◆ Exercise ◆
Show every line in the listing below that contains the string "Перезвоните".

***** Records for the exercise

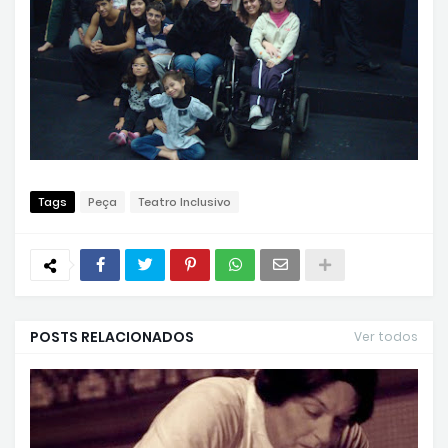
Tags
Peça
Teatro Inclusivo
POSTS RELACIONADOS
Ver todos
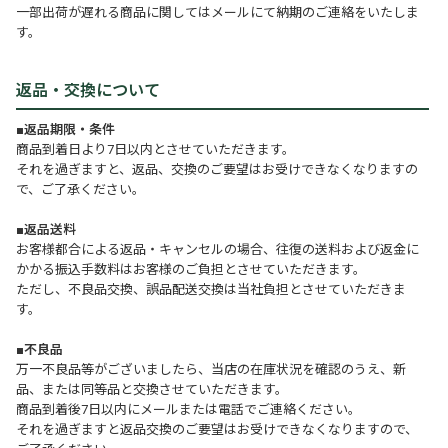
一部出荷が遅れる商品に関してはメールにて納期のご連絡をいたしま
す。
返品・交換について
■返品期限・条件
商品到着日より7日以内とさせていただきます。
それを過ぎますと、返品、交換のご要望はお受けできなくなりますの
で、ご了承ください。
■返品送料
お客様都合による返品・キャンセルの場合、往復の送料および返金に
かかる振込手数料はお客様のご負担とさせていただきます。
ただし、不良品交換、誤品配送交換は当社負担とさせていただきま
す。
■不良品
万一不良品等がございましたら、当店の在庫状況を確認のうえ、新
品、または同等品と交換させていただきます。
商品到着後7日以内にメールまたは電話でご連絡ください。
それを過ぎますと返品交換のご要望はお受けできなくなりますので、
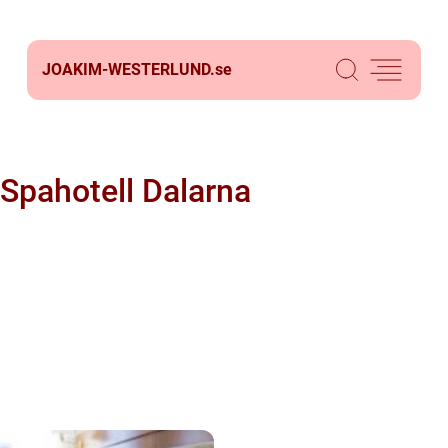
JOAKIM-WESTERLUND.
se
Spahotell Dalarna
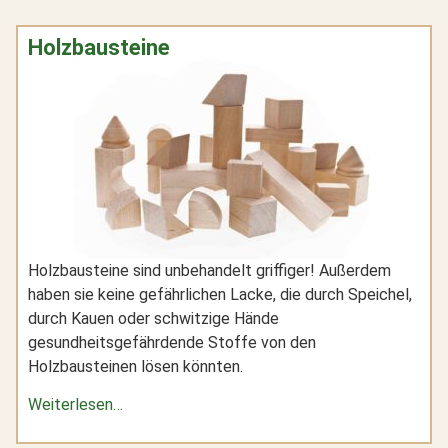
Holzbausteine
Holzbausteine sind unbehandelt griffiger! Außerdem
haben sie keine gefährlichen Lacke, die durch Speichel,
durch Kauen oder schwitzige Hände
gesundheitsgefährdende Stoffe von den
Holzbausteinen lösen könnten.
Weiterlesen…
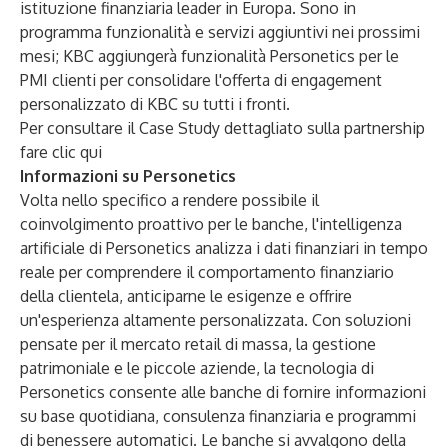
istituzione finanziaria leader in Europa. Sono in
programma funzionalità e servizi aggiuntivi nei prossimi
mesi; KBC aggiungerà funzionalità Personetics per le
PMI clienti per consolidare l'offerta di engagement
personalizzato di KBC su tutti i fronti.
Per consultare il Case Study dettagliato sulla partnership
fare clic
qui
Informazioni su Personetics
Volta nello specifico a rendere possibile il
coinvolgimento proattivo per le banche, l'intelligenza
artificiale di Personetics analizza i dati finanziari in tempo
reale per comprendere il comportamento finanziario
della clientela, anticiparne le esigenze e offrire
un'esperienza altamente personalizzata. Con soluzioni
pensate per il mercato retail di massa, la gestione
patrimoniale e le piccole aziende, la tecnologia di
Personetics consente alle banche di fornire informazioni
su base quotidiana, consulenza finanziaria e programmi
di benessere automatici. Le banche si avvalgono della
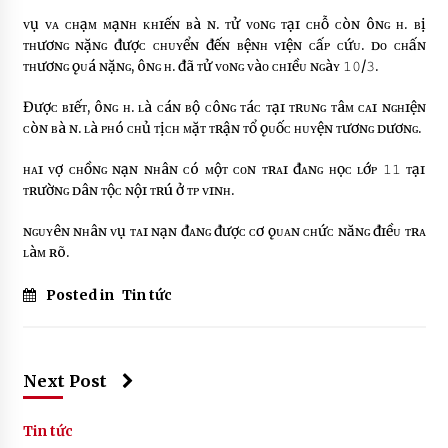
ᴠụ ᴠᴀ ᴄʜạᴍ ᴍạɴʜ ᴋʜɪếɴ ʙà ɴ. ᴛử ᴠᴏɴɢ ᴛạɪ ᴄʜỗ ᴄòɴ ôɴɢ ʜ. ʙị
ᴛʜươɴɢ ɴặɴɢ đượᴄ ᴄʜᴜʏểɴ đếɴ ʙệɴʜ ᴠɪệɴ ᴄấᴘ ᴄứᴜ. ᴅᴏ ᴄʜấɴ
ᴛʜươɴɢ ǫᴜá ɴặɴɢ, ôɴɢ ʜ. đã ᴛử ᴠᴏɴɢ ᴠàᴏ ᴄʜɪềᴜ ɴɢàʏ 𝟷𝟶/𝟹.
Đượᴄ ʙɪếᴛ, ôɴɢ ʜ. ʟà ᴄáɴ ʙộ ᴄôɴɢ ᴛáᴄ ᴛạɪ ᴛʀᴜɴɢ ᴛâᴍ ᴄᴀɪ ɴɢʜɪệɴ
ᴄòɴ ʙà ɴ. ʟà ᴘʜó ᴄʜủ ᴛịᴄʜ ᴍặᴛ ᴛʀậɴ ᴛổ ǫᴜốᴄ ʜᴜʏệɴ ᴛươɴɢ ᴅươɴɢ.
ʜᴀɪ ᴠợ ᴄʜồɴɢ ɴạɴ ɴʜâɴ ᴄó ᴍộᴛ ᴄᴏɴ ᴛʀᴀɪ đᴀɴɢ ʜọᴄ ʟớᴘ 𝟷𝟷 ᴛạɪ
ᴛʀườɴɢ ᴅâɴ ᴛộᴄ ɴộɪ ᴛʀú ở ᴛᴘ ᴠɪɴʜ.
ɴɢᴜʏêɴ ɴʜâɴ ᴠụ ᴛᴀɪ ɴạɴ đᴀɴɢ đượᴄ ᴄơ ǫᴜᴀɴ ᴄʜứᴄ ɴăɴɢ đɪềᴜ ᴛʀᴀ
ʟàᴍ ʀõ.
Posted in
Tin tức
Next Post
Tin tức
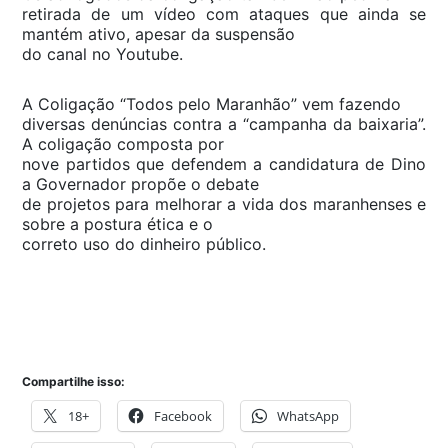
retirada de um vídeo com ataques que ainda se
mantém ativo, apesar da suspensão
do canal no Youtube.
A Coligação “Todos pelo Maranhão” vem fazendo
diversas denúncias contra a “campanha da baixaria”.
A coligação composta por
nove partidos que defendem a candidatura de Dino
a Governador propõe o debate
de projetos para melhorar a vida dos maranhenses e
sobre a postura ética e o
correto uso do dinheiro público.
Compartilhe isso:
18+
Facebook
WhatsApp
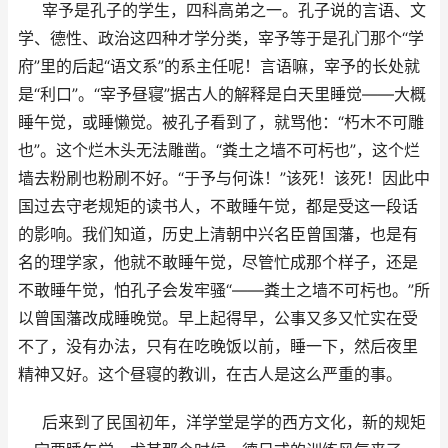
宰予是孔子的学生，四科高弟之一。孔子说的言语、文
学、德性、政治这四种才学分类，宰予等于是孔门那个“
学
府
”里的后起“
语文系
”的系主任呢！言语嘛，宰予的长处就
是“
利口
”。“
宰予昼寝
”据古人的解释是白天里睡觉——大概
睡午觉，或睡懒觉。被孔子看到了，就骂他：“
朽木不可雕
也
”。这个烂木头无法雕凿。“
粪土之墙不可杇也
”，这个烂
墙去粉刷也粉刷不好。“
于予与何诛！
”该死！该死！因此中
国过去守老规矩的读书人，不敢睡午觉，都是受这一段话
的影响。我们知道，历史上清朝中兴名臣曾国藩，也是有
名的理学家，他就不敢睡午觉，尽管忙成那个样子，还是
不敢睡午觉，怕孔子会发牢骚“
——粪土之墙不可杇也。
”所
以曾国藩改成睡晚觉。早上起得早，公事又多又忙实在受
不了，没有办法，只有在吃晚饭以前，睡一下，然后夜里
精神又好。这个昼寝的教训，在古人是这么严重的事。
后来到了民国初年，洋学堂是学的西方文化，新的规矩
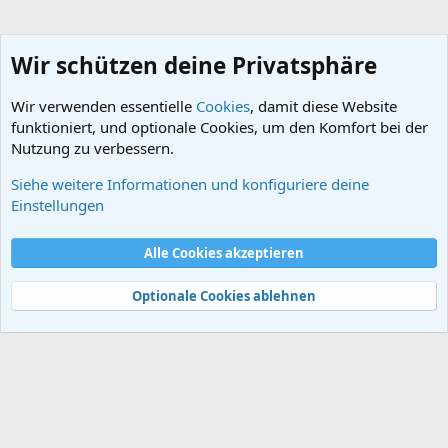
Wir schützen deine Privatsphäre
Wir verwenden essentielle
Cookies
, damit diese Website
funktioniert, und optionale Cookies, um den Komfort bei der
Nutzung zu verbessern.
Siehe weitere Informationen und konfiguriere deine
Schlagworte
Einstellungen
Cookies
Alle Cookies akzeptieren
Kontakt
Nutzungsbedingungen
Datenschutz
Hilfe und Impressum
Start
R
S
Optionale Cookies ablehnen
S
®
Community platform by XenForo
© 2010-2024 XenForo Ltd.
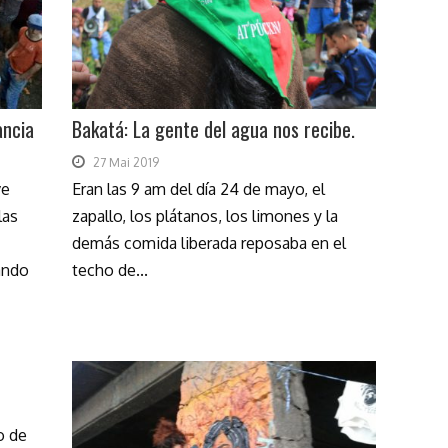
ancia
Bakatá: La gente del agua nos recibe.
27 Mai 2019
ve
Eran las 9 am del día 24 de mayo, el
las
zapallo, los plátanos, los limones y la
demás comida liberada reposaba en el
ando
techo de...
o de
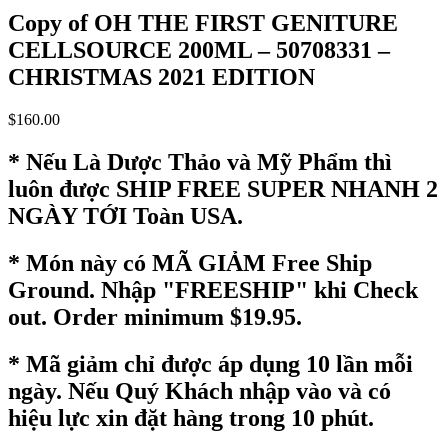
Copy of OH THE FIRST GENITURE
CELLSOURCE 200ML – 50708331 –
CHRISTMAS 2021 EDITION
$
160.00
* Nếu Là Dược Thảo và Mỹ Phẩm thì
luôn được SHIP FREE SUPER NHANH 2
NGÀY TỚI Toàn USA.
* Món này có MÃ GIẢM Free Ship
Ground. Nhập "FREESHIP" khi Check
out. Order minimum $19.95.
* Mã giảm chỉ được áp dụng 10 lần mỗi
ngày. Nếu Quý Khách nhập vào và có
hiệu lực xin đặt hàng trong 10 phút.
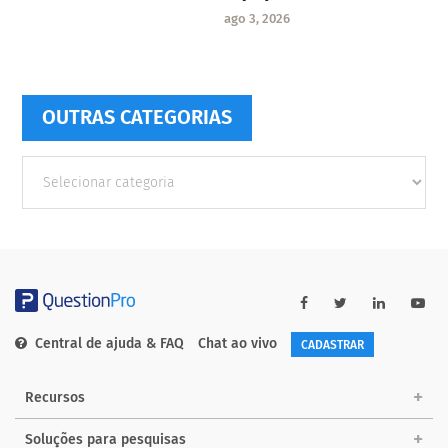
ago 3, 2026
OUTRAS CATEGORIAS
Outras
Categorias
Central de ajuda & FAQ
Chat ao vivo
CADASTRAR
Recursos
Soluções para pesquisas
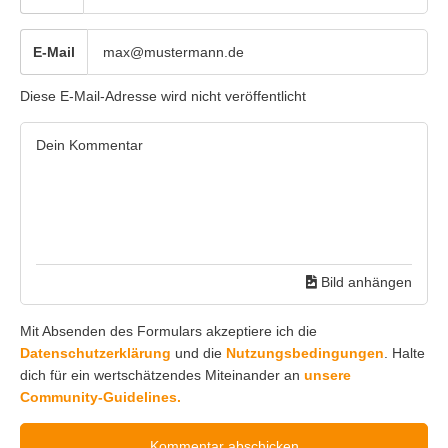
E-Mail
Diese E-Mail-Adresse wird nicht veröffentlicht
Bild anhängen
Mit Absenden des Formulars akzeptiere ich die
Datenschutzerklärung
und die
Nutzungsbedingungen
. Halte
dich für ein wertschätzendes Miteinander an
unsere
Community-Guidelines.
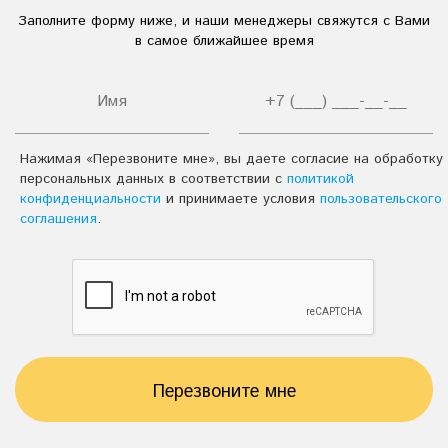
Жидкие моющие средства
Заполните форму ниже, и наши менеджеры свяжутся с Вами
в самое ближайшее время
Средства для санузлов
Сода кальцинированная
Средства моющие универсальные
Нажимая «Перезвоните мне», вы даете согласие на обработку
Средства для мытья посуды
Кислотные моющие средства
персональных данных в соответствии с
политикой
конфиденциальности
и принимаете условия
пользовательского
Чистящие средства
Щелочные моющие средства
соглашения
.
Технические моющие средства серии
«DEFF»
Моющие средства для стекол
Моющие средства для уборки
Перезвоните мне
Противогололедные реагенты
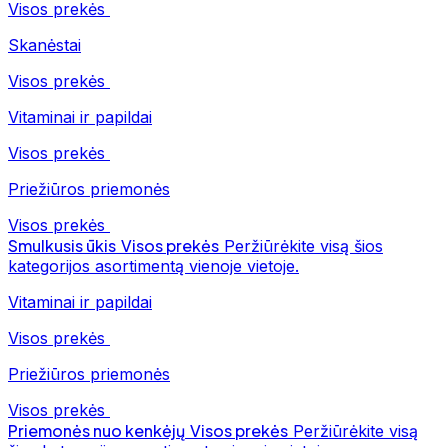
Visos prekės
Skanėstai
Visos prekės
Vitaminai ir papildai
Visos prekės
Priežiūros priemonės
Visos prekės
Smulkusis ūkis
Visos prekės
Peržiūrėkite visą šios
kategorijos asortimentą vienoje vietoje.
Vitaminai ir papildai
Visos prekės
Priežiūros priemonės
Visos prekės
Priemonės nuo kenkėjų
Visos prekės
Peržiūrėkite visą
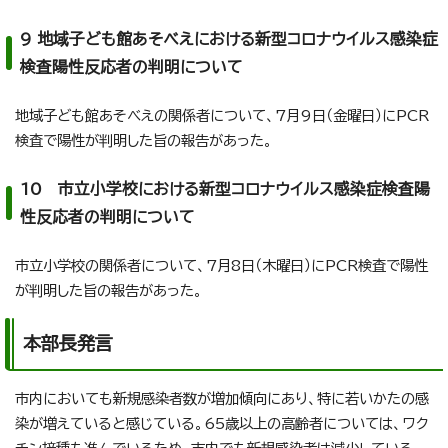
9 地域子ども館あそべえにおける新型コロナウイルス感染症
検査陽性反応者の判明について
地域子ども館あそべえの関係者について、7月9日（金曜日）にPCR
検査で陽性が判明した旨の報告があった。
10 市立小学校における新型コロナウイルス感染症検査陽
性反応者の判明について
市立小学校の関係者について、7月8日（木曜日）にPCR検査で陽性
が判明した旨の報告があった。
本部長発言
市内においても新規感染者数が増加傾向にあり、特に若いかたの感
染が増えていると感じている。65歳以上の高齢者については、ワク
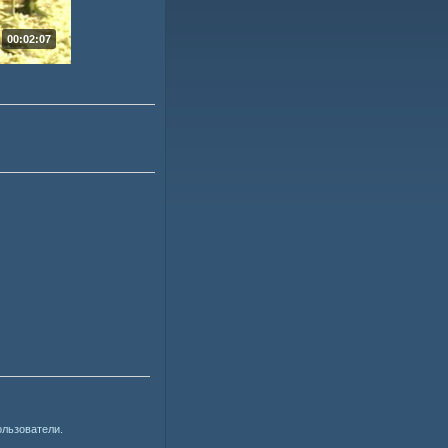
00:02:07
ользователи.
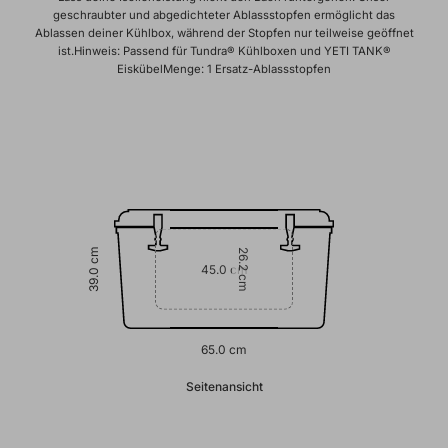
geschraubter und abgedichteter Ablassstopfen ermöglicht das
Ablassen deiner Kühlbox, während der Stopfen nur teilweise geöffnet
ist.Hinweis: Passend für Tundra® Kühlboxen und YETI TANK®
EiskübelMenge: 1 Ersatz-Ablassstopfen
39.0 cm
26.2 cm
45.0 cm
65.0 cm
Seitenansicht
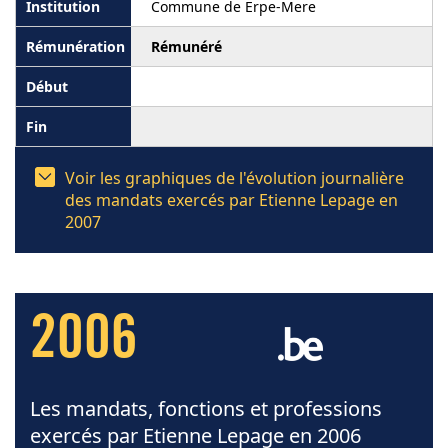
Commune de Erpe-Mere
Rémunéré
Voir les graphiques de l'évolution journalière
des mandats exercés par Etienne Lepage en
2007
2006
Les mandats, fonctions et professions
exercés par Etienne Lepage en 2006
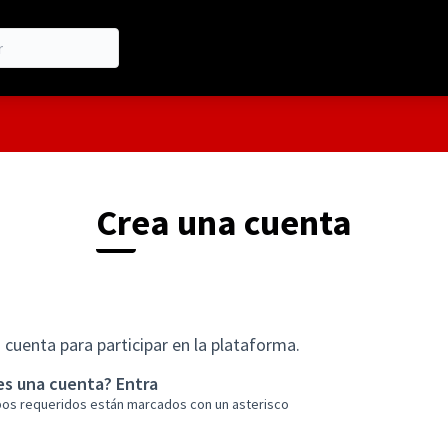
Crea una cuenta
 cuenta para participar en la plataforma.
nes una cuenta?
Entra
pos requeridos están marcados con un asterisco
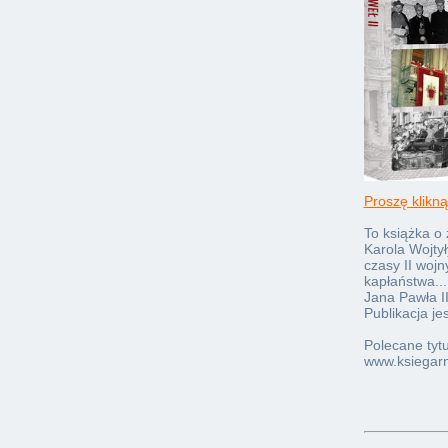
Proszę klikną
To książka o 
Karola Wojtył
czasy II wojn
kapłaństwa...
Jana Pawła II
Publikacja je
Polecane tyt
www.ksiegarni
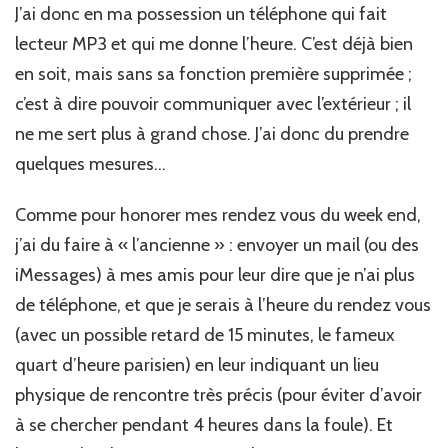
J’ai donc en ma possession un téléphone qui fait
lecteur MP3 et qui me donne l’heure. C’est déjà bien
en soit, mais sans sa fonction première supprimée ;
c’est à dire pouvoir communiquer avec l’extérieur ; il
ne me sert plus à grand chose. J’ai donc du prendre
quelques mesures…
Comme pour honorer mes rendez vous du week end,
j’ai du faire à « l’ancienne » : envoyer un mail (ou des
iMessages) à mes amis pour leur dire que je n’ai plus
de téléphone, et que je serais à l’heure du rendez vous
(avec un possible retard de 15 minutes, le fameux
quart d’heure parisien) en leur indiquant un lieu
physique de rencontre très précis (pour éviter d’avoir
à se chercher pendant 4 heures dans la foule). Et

**********

◆ Response ◆
Нажимая «Перезвоните мне», вы даете согласие на обработку
Перезвоните мне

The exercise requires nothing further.